Un point de vue simple et raisonnable qui a fortement émergé lors de cette pandémie (mais qui était déjà répandu dans des luttes comme celle contre l’usine Ilva à Tarente ou, dans les années 70, pour la santé dans les usines chimiques de Marghera), est que la centralité des corps et de la vie exige de penser à la santé et à la protection de tou·te·s (et non des groupes d’âge). Si nous demandons le respect des normes sanitaires pour nous sauver, nous devons avant tout être sûr·e·s que la santé a un sens, qu’elle nous garantit le temps nécessaire à la vie, que la reproduction sociale n’est pas détachée de l’individualité des besoins.

En pensant au scandale de la mort de tant de personnes âgées dans les EHPAD  et les hôpitaux, je me suis demandée si j’avais peur. Oui, aujourd’hui je m’autorise le droit d’avoir peur : non pas de la mort, celle-ci je l’ai déjà remise à sa place. Ma peur, c’est que tout redevienne comme avant, que « nous rouvrions les magasins et les usines et que nous enfermions celles et ceux de plus de soixante-dix ans et les populations les plus faibles », que nous ne puissions pas changer l’école ni l’enseignement, et abandonnions celles et ceux qui n’ont pas les moyens d’étudier efficacement et individuellement depuis chez eux. Cela m’effraie de ne voir aucun projet de changement concret et structurel face à une réalité qui l’impose.

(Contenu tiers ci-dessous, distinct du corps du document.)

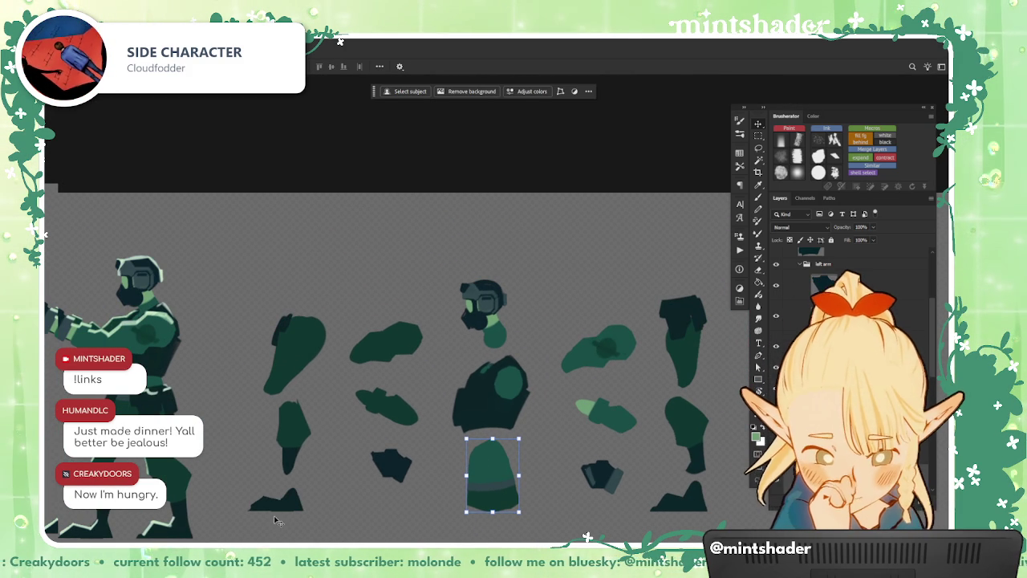
pyautogui.scroll(2, 479, 447)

Et cela me met en colère, tellement en colère : ma – notre – acceptation de l’isolement, la privation de nombreuses libertés, doit être compensée par une vision différente de la politique et des relations. Cela ne peut pas se passer ainsi, comme si de rien n’était. Je sais que je vais survivre à la solitude ; au virus, je ne sais pas, mais je sais que nous ne pouvons pas permettre que l’on retourne à la normale.

Ce texte est d’abord paru en italien dans Il Manifesto. Traduit avec l’aimable autorisation de l’autrice.